Collected data
•••

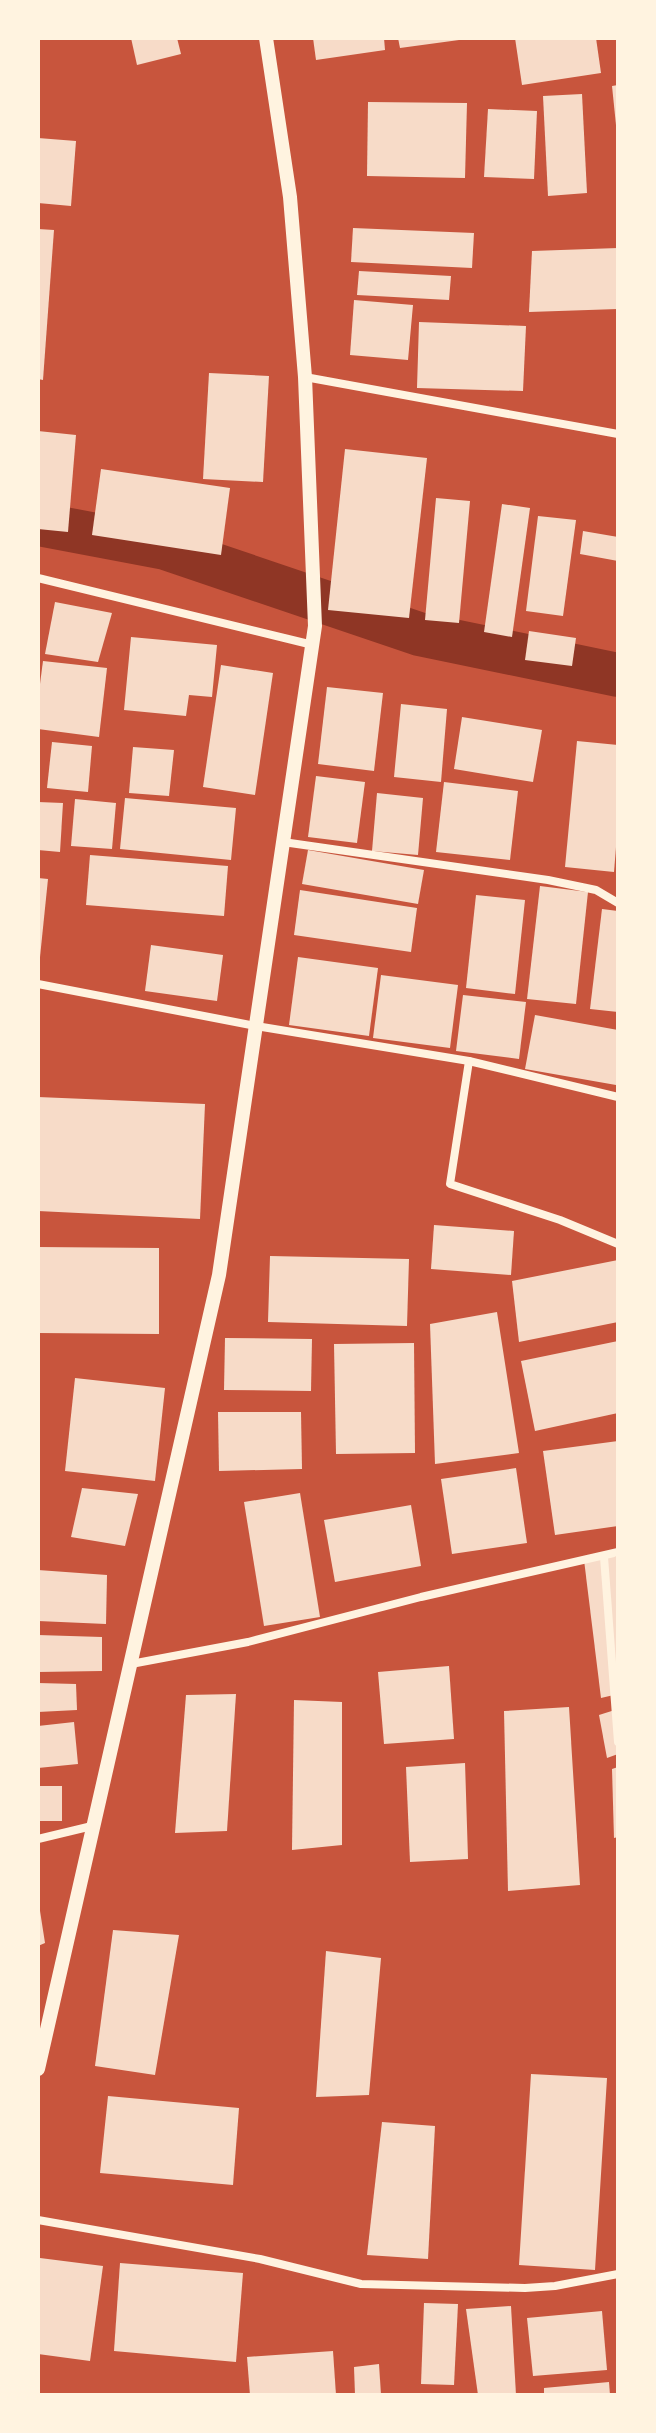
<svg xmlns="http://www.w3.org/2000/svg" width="656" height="2433" viewBox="0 0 656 2433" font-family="Karla,sans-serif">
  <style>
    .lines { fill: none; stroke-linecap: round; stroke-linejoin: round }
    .canal { stroke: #8f3625; stroke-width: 44 }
    .building { fill: #f7dbc8 }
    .minor { stroke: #fff3e0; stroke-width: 8 }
    .tertiary { stroke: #fff3e0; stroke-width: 14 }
  </style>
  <rect width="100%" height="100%" fill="#c8553d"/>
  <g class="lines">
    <polyline class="canal" points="38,524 165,548 419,634 618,675"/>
  </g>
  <g class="building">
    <polygon points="131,38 177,38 181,54 137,65"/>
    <polygon points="313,38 384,38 385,50 316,60"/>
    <polygon points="398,38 459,38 459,40 400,48"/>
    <polygon points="515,38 596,38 601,73 522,85"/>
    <polygon points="618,85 618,125 616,125 612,86"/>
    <polygon points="582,94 587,193 548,196 543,96"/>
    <polygon points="368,102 467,103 465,178 367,176"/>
    <polygon points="488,109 537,111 534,179 484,177"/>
    <polygon points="38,138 76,141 71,206 38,203"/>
    <polygon points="353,228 474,233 472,268 351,262"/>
    <polygon points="38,229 54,230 43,380 38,379"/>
    <polygon points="618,248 618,309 529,312 532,251"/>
    <polygon points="359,271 451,276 449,300 357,295"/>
    <polygon points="354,300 413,305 408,360 350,355"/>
    <polygon points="419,322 526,326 523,391 417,388"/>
    <polygon points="209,373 269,376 263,482 203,479"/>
    <polygon points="38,431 76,435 68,532 38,529"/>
    <polygon points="345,449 427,458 409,618 328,610"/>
    <polygon points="101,469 230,488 221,555 92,535"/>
    <polygon points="436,498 470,501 459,623 425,620"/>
    <polygon points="502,504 530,508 512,637 484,632"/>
    <polygon points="538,516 576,520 563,616 526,611"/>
    <polygon points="583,531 618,537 618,561 580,554"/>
    <polygon points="55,602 112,613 98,662 45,654"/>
    <polygon points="529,631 576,638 572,666 525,660"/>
    <polygon points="131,637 217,645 212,697 189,695 186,716 124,710"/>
    <polygon points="43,661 107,668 99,737 38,729 38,699"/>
    <polygon points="221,665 273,673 255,795 203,787"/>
    <polygon points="327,687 383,693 374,771 318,764"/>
    <polygon points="401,704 447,709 441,782 394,777"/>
    <polygon points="462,717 542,730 533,782 454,769"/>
    <polygon points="577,741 618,745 618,823 614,872 565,867"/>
    <polygon points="52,742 92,746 88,792 47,788"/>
    <polygon points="133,747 174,750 169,796 129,793"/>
    <polygon points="316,776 365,782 357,843 308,837"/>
    <polygon points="444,782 518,791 510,860 436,852"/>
    <polygon points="377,793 423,798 418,855 372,851"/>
    <polygon points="125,798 236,808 231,860 120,849"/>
    <polygon points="75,799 116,803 112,849 71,846"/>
    <polygon points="38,802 63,803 60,852 38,850"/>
    <polygon points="308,850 424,870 418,904 302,884"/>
    <polygon points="90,855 228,866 224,916 86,905"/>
    <polygon points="38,878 48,879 40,957 38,957"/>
    <polygon points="540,886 588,892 576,1004 527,999"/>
    <polygon points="300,890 417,908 411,952 294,935"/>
    <polygon points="476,895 525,900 515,994 466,988"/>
    <polygon points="602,909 618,911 618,1012 590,1009"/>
    <polygon points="151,945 223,955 217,1001 145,991"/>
    <polygon points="298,957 378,968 369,1036 289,1025"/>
    <polygon points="381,975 458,985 450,1048 373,1038"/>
    <polygon points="463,995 526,1002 519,1059 456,1051"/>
    <polygon points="535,1015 618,1030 616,1085 525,1069"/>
    <polygon points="38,1097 205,1104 200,1219 38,1211"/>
    <polygon points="434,1225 514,1231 511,1275 431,1269"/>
    <polygon points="38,1247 159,1248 159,1334 38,1333"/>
    <polygon points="270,1256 409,1259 407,1326 268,1322"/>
    <polygon points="618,1260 618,1322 519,1342 512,1281"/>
    <polygon points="497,1312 519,1453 435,1464 430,1324"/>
    <polygon points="225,1338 312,1339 311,1391 224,1390"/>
    <polygon points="618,1341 618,1413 535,1431 521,1361"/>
    <polygon points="414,1343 415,1453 336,1454 334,1344"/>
    <polygon points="75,1378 165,1388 155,1481 65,1471"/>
    <polygon points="218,1412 301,1412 302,1469 219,1471"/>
    <polygon points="618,1441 618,1526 555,1535 543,1451"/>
    <polygon points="516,1468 527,1543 452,1554 441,1479"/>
    <polygon points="82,1488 138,1494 125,1546 71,1537"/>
    <polygon points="300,1493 320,1617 264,1626 244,1502"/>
    <polygon points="411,1505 421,1566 335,1582 324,1520"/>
    <polygon points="618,1556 618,1694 601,1698 584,1560"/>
    <polygon points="38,1570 107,1575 106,1624 38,1621"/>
    <polygon points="38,1635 102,1637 102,1671 38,1672"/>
    <polygon points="449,1666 454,1739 384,1744 378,1672"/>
    <polygon points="38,1683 76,1684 77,1710 38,1712"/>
    <polygon points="236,1694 227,1831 175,1833 186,1695"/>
    <polygon points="294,1700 342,1702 342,1845 292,1850"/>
    <polygon points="569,1707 580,1885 508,1891 504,1711"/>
    <polygon points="618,1709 618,1754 607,1758 599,1715"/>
    <polygon points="74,1722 78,1764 38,1768 38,1726"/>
    <polygon points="465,1763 468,1859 410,1862 406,1767"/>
    <polygon points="618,1767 618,1837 614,1838 612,1769"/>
    <rect x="38" y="1786" width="24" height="35"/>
    <polygon points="40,1911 45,1943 38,1946 38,1912"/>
    <polygon points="113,1930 179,1935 155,2075 95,2066"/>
    <polygon points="326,1951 381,1958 369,2095 316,2097"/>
    <polygon points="531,2074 607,2078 595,2270 519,2265"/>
    <polygon points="108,2096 239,2108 233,2185 100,2173"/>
    <polygon points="382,2122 435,2126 428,2259 367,2255"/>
    <polygon points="40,2258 103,2266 90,2361 38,2354"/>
    <polygon points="120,2263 243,2273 236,2362 114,2351"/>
    <polygon points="424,2303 458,2304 454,2385 421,2384"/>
    <polygon points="511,2306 516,2395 478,2395 466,2309"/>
    <polygon points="602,2311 607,2370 533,2376 527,2318"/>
    <polygon points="333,2351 336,2395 250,2395 247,2357"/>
    <polygon points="379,2364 381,2395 355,2395 354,2367"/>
    <polygon points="609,2382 610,2395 544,2395 544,2388"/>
  </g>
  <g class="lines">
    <g class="minor">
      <polyline points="305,377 618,434"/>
      <polyline points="38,578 313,645"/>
      <polyline points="283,842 548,880 596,890 618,903"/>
      <polyline points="38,984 256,1026 469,1061 618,1097"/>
      <polyline points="469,1061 450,1184 560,1220 618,1244"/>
      <polyline points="604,1557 618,1742"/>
      <polyline points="131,1664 248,1642 421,1597 618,1552"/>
      <polyline points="38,1839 92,1826"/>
      <polyline points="38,2220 260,2259 361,2284 525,2288 555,2286 618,2274"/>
    </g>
    <polyline class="tertiary" points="38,2069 219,1275 315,626 305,377 290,197 266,38"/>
  </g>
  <rect width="656" height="2433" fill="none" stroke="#fff3e0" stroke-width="80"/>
</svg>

•••

> Task requirements: Restate the records above exactly, less any pictures.

> Exercise solution:
<svg xmlns="http://www.w3.org/2000/svg" width="656" height="2433" viewBox="0 0 656 2433" font-family="Karla,sans-serif">
  <style>
    .lines { fill: none; stroke-linecap: round; stroke-linejoin: round }
    .canal { stroke: #8f3625; stroke-width: 44 }
    .building { fill: #f7dbc8 }
    .minor { stroke: #fff3e0; stroke-width: 8 }
    .tertiary { stroke: #fff3e0; stroke-width: 14 }
  </style>
  <rect width="100%" height="100%" fill="#c8553d"/>
  <g class="lines">
    <polyline class="canal" points="38,524 165,548 419,634 618,675"/>
  </g>
  <g class="building">
    <polygon points="131,38 177,38 181,54 137,65"/>
    <polygon points="313,38 384,38 385,50 316,60"/>
    <polygon points="398,38 459,38 459,40 400,48"/>
    <polygon points="515,38 596,38 601,73 522,85"/>
    <polygon points="618,85 618,125 616,125 612,86"/>
    <polygon points="582,94 587,193 548,196 543,96"/>
    <polygon points="368,102 467,103 465,178 367,176"/>
    <polygon points="488,109 537,111 534,179 484,177"/>
    <polygon points="38,138 76,141 71,206 38,203"/>
    <polygon points="353,228 474,233 472,268 351,262"/>
    <polygon points="38,229 54,230 43,380 38,379"/>
    <polygon points="618,248 618,309 529,312 532,251"/>
    <polygon points="359,271 451,276 449,300 357,295"/>
    <polygon points="354,300 413,305 408,360 350,355"/>
    <polygon points="419,322 526,326 523,391 417,388"/>
    <polygon points="209,373 269,376 263,482 203,479"/>
    <polygon points="38,431 76,435 68,532 38,529"/>
    <polygon points="345,449 427,458 409,618 328,610"/>
    <polygon points="101,469 230,488 221,555 92,535"/>
    <polygon points="436,498 470,501 459,623 425,620"/>
    <polygon points="502,504 530,508 512,637 484,632"/>
    <polygon points="538,516 576,520 563,616 526,611"/>
    <polygon points="583,531 618,537 618,561 580,554"/>
    <polygon points="55,602 112,613 98,662 45,654"/>
    <polygon points="529,631 576,638 572,666 525,660"/>
    <polygon points="131,637 217,645 212,697 189,695 186,716 124,710"/>
    <polygon points="43,661 107,668 99,737 38,729 38,699"/>
    <polygon points="221,665 273,673 255,795 203,787"/>
    <polygon points="327,687 383,693 374,771 318,764"/>
    <polygon points="401,704 447,709 441,782 394,777"/>
    <polygon points="462,717 542,730 533,782 454,769"/>
    <polygon points="577,741 618,745 618,823 614,872 565,867"/>
    <polygon points="52,742 92,746 88,792 47,788"/>
    <polygon points="133,747 174,750 169,796 129,793"/>
    <polygon points="316,776 365,782 357,843 308,837"/>
    <polygon points="444,782 518,791 510,860 436,852"/>
    <polygon points="377,793 423,798 418,855 372,851"/>
    <polygon points="125,798 236,808 231,860 120,849"/>
    <polygon points="75,799 116,803 112,849 71,846"/>
    <polygon points="38,802 63,803 60,852 38,850"/>
    <polygon points="308,850 424,870 418,904 302,884"/>
    <polygon points="90,855 228,866 224,916 86,905"/>
    <polygon points="38,878 48,879 40,957 38,957"/>
    <polygon points="540,886 588,892 576,1004 527,999"/>
    <polygon points="300,890 417,908 411,952 294,935"/>
    <polygon points="476,895 525,900 515,994 466,988"/>
    <polygon points="602,909 618,911 618,1012 590,1009"/>
    <polygon points="151,945 223,955 217,1001 145,991"/>
    <polygon points="298,957 378,968 369,1036 289,1025"/>
    <polygon points="381,975 458,985 450,1048 373,1038"/>
    <polygon points="463,995 526,1002 519,1059 456,1051"/>
    <polygon points="535,1015 618,1030 616,1085 525,1069"/>
    <polygon points="38,1097 205,1104 200,1219 38,1211"/>
    <polygon points="434,1225 514,1231 511,1275 431,1269"/>
    <polygon points="38,1247 159,1248 159,1334 38,1333"/>
    <polygon points="270,1256 409,1259 407,1326 268,1322"/>
    <polygon points="618,1260 618,1322 519,1342 512,1281"/>
    <polygon points="497,1312 519,1453 435,1464 430,1324"/>
    <polygon points="225,1338 312,1339 311,1391 224,1390"/>
    <polygon points="618,1341 618,1413 535,1431 521,1361"/>
    <polygon points="414,1343 415,1453 336,1454 334,1344"/>
    <polygon points="75,1378 165,1388 155,1481 65,1471"/>
    <polygon points="218,1412 301,1412 302,1469 219,1471"/>
    <polygon points="618,1441 618,1526 555,1535 543,1451"/>
    <polygon points="516,1468 527,1543 452,1554 441,1479"/>
    <polygon points="82,1488 138,1494 125,1546 71,1537"/>
    <polygon points="300,1493 320,1617 264,1626 244,1502"/>
    <polygon points="411,1505 421,1566 335,1582 324,1520"/>
    <polygon points="618,1556 618,1694 601,1698 584,1560"/>
    <polygon points="38,1570 107,1575 106,1624 38,1621"/>
    <polygon points="38,1635 102,1637 102,1671 38,1672"/>
    <polygon points="449,1666 454,1739 384,1744 378,1672"/>
    <polygon points="38,1683 76,1684 77,1710 38,1712"/>
    <polygon points="236,1694 227,1831 175,1833 186,1695"/>
    <polygon points="294,1700 342,1702 342,1845 292,1850"/>
    <polygon points="569,1707 580,1885 508,1891 504,1711"/>
    <polygon points="618,1709 618,1754 607,1758 599,1715"/>
    <polygon points="74,1722 78,1764 38,1768 38,1726"/>
    <polygon points="465,1763 468,1859 410,1862 406,1767"/>
    <polygon points="618,1767 618,1837 614,1838 612,1769"/>
    <rect x="38" y="1786" width="24" height="35"/>
    <polygon points="40,1911 45,1943 38,1946 38,1912"/>
    <polygon points="113,1930 179,1935 155,2075 95,2066"/>
    <polygon points="326,1951 381,1958 369,2095 316,2097"/>
    <polygon points="531,2074 607,2078 595,2270 519,2265"/>
    <polygon points="108,2096 239,2108 233,2185 100,2173"/>
    <polygon points="382,2122 435,2126 428,2259 367,2255"/>
    <polygon points="40,2258 103,2266 90,2361 38,2354"/>
    <polygon points="120,2263 243,2273 236,2362 114,2351"/>
    <polygon points="424,2303 458,2304 454,2385 421,2384"/>
    <polygon points="511,2306 516,2395 478,2395 466,2309"/>
    <polygon points="602,2311 607,2370 533,2376 527,2318"/>
    <polygon points="333,2351 336,2395 250,2395 247,2357"/>
    <polygon points="379,2364 381,2395 355,2395 354,2367"/>
    <polygon points="609,2382 610,2395 544,2395 544,2388"/>
  </g>
  <g class="lines">
    <g class="minor">
      <polyline points="305,377 618,434"/>
      <polyline points="38,578 313,645"/>
      <polyline points="283,842 548,880 596,890 618,903"/>
      <polyline points="38,984 256,1026 469,1061 618,1097"/>
      <polyline points="469,1061 450,1184 560,1220 618,1244"/>
      <polyline points="604,1557 618,1742"/>
      <polyline points="131,1664 248,1642 421,1597 618,1552"/>
      <polyline points="38,1839 92,1826"/>
      <polyline points="38,2220 260,2259 361,2284 525,2288 555,2286 618,2274"/>
    </g>
    <polyline class="tertiary" points="38,2069 219,1275 315,626 305,377 290,197 266,38"/>
  </g>
  <rect width="656" height="2433" fill="none" stroke="#fff3e0" stroke-width="80"/>
</svg>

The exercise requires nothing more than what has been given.